Sirani principally produced religious subjects. Even within the context of her painted production her single most popular most frequently repeated subject either includes or exclusively represents the Virgin and Child. And she shows the virgin and child interacting in a variety of ways. Sometimes the Christ child is crowning Mary as the Queen of Heaven. Sometimes as in your etching he is nursing so it is a more intimate mother-child connection. Sometimes they are interacting more playfully. Sometimes Mary is worshipping the Christ Child. So this is a subject she thought quite a lot about and one might be tempted to hypothesize that as a woman she was sensitive to the mother-child relationship. But she herself had no children, never married and in fact died quite young at the age of twenty-seven, so I think we have to be careful about hypothesizing too much based on the artist’s gender, but certainly this was a favorite subject of hers and I think many of them are notable for the intimacy in the ways they portray the interactions of the Virgin Mary with her infant child.

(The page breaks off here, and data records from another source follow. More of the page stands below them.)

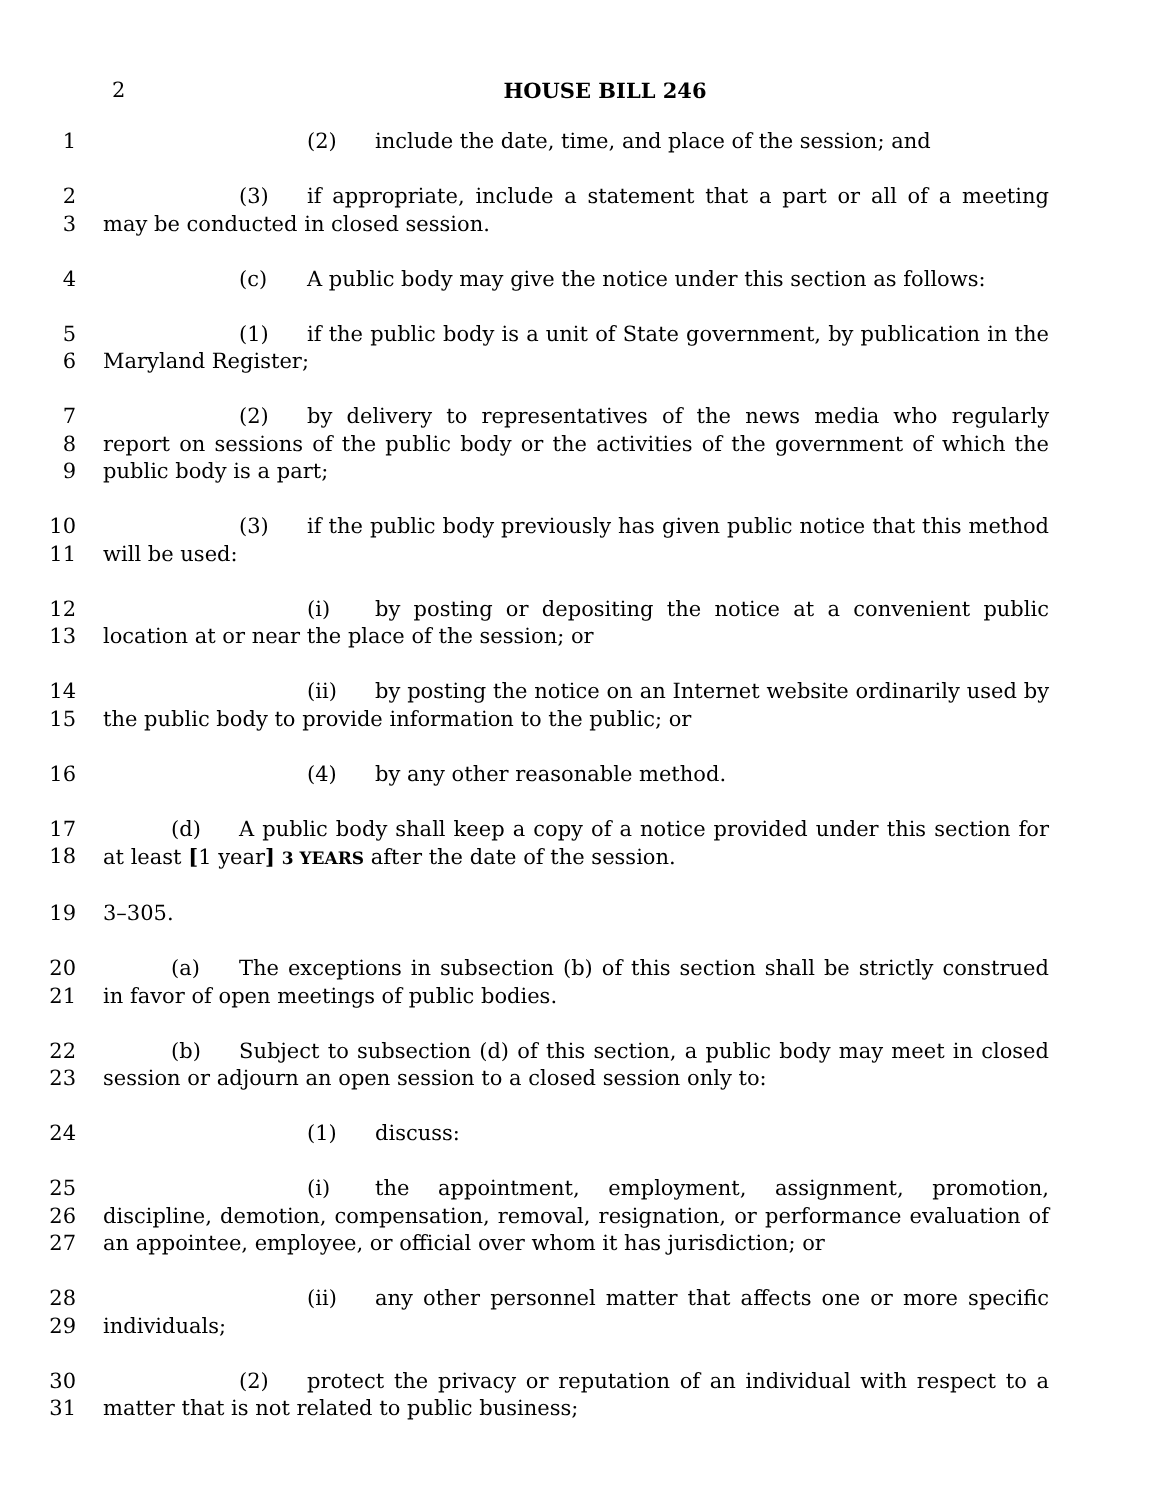2 HOUSE BILL 246
1 (2) include the date, time, and place of the session; and
2
3
(3) if appropriate, include a statement that a part or all of a meeting may be conducted in closed session.
4 (c) A public body may give the notice under this section as follows:
5
6
(1) if the public body is a unit of State government, by publication in the Maryland Register;
7
8
9
(2) by delivery to representatives of the news media who regularly report on sessions of the public body or the activities of the government of which the public body is a part;
10
11
(3) if the public body previously has given public notice that this method will be used:
12
13
(i) by posting or depositing the notice at a convenient public location at or near the place of the session; or
14
15
(ii) by posting the notice on an Internet website ordinarily used by the public body to provide information to the public; or
16 (4) by any other reasonable method.
17
18
(d) A public body shall keep a copy of a notice provided under this section for at least [1 year] 3 YEARS after the date of the session.
19 3–305.
20
21
(a) The exceptions in subsection (b) of this section shall be strictly construed in favor of open meetings of public bodies.
22
23
(b) Subject to subsection (d) of this section, a public body may meet in closed session or adjourn an open session to a closed session only to:
24 (1) discuss:
25
26
27
(i) the appointment, employment, assignment, promotion, discipline, demotion, compensation, removal, resignation, or performance evaluation of an appointee, employee, or official over whom it has jurisdiction; or
28
29
(ii) any other personnel matter that affects one or more specific individuals;
30
31
(2) protect the privacy or reputation of an individual with respect to a matter that is not related to public business;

Etching was a relatively new art form so it is not surprising that we don’t have loads of Italian women who were active as etchers before Sirani. In the sixteenth century there are some earlier Italian printmakers, Isabella Parasole and Geronima Parasole for example were both woodcutters and Diana Mantuana is active also in the sixteenth century and she works as an engraver. But women begin to produce etchings on the historical record as far as we know only in the seventeenth century and so Sirani is one of the earliest. I do think it is noteworthy that in Bologna itself Sirani’s example creates a precedent and she is succeeded by a number of women who are active as etchers in the later seventeenth century and in the eighteenth century.

Women artists in Bologna are recorded beginning in the fifteenth century and there are a growing number of women artists whose names and to some extent careers I was able to track down in the course of working on my book so today I can point to some 68 women artists, which makes Bologna by a considerable margin the number one Italian center for women artists.

Bologna is a really interesting city in a lot of ways. The churches of Bologna are effectively redecorated in the course of the later sixteenth and early seventeenth centuries so it provided a location that was really full of opportunities for all artists male and female during that period. I think another key factor in Bologna is that it was filled with dozens of noble families and quite a wealthy and prosperous merchant and banking class and fascinatingly lots of people from what today we might call the lower middle class up were commissioning and collecting artworks. So, in terms of Sirani, her most original conceptions in my view were typically produced for merchants and bankers and fishmongers and jewelers rather than for noble patrons and perhaps she felt freer to think out of the box while working for sympathetic patrons who were perhaps a little less wedded to traditional approaches. So, it was a pretty exciting place to be as a woman artist and Sirani’s very successful example paved the way as I already mentioned in some measure for literally dozens of painters, many of whom like Sirani enjoyed successful public careers. So really success breeds success I guess we might say and Sirani’s success opened lots of doors for other women artists to follow her exciting example.